How to complete this task = Turn all of the material below into a JSON list of strings with one string per line, and leave out any blank lines.

Provided data =
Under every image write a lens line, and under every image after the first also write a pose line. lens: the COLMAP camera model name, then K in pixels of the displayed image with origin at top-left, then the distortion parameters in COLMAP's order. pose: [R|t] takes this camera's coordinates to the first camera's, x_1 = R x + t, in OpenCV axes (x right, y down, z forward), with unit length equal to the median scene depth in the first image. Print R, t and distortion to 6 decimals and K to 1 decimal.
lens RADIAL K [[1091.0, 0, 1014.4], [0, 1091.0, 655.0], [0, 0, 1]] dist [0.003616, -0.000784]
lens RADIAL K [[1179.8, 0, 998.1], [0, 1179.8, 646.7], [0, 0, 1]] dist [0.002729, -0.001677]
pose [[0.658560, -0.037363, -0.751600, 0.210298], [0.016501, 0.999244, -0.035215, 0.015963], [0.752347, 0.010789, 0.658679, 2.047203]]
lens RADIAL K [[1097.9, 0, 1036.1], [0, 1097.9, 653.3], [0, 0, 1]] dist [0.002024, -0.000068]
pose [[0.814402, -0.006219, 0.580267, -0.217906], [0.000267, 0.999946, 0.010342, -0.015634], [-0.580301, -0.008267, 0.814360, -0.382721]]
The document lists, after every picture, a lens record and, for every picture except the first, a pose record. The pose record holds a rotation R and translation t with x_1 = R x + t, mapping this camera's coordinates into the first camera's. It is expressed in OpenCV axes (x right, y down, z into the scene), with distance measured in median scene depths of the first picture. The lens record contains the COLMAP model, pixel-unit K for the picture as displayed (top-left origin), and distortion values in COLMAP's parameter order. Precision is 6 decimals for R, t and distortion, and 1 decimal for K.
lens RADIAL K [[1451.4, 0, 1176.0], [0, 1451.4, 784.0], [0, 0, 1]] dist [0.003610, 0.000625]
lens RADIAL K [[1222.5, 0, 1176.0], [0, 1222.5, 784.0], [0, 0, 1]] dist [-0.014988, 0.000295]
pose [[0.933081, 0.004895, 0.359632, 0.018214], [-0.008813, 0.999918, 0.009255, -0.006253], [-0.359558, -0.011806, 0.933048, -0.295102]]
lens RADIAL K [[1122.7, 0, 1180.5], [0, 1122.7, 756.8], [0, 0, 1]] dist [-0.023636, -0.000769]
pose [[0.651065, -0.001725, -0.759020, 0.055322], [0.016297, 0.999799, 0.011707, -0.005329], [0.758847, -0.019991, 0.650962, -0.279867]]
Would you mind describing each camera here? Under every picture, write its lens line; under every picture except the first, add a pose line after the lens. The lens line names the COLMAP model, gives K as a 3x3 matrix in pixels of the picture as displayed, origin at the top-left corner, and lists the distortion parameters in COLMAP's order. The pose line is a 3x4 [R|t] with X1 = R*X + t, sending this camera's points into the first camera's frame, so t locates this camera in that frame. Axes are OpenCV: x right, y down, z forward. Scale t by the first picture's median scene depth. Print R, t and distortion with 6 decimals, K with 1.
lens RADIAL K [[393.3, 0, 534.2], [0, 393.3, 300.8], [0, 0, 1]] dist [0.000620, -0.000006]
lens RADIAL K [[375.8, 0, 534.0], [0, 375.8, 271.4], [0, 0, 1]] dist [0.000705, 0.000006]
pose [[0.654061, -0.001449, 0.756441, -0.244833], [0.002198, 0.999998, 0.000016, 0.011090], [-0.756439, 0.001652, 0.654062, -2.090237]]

Final answer =
[
  "Under every image write a lens line, and under every image after the first also write a pose line. lens: the COLMAP camera model name, then K in pixels of the displayed image with origin at top-left, then the distortion parameters in COLMAP's order. pose: [R|t] takes this camera's coordinates to the first camera's, x_1 = R x + t, in OpenCV axes (x right, y down, z forward), with unit length equal to the median scene depth in the first image. Print R, t and distortion to 6 decimals and K to 1 decimal.",
  "lens RADIAL K [[1091.0, 0, 1014.4], [0, 1091.0, 655.0], [0, 0, 1]] dist [0.003616, -0.000784]",
  "lens RADIAL K [[1179.8, 0, 998.1], [0, 1179.8, 646.7], [0, 0, 1]] dist [0.002729, -0.001677]",
  "pose [[0.658560, -0.037363, -0.751600, 0.210298], [0.016501, 0.999244, -0.035215, 0.015963], [0.752347, 0.010789, 0.658679, 2.047203]]",
  "lens RADIAL K [[1097.9, 0, 1036.1], [0, 1097.9, 653.3], [0, 0, 1]] dist [0.002024, -0.000068]",
  "pose [[0.814402, -0.006219, 0.580267, -0.217906], [0.000267, 0.999946, 0.010342, -0.015634], [-0.580301, -0.008267, 0.814360, -0.382721]]",
  "The document lists, after every picture, a lens record and, for every picture except the first, a pose record. The pose record holds a rotation R and translation t with x_1 = R x + t, mapping this camera's coordinates into the first camera's. It is expressed in OpenCV axes (x right, y down, z into the scene), with distance measured in median scene depths of the first picture. The lens record contains the COLMAP model, pixel-unit K for the picture as displayed (top-left origin), and distortion values in COLMAP's parameter order. Precision is 6 decimals for R, t and distortion, and 1 decimal for K.",
  "lens RADIAL K [[1451.4, 0, 1176.0], [0, 1451.4, 784.0], [0, 0, 1]] dist [0.003610, 0.000625]",
  "lens RADIAL K [[1222.5, 0, 1176.0], [0, 1222.5, 784.0], [0, 0, 1]] dist [-0.014988, 0.000295]",
  "pose [[0.933081, 0.004895, 0.359632, 0.018214], [-0.008813, 0.999918, 0.009255, -0.006253], [-0.359558, -0.011806, 0.933048, -0.295102]]",
  "lens RADIAL K [[1122.7, 0, 1180.5], [0, 1122.7, 756.8], [0, 0, 1]] dist [-0.023636, -0.000769]",
  "pose [[0.651065, -0.001725, -0.759020, 0.055322], [0.016297, 0.999799, 0.011707, -0.005329], [0.758847, -0.019991, 0.650962, -0.279867]]",
  "Would you mind describing each camera here? Under every picture, write its lens line; under every picture except the first, add a pose line after the lens. The lens line names the COLMAP model, gives K as a 3x3 matrix in pixels of the picture as displayed, origin at the top-left corner, and lists the distortion parameters in COLMAP's order. The pose line is a 3x4 [R|t] with X1 = R*X + t, sending this camera's points into the first camera's frame, so t locates this camera in that frame. Axes are OpenCV: x right, y down, z forward. Scale t by the first picture's median scene depth. Print R, t and distortion with 6 decimals, K with 1.",
  "lens RADIAL K [[393.3, 0, 534.2], [0, 393.3, 300.8], [0, 0, 1]] dist [0.000620, -0.000006]",
  "lens RADIAL K [[375.8, 0, 534.0], [0, 375.8, 271.4], [0, 0, 1]] dist [0.000705, 0.000006]",
  "pose [[0.654061, -0.001449, 0.756441, -0.244833], [0.002198, 0.999998, 0.000016, 0.011090], [-0.756439, 0.001652, 0.654062, -2.090237]]"
]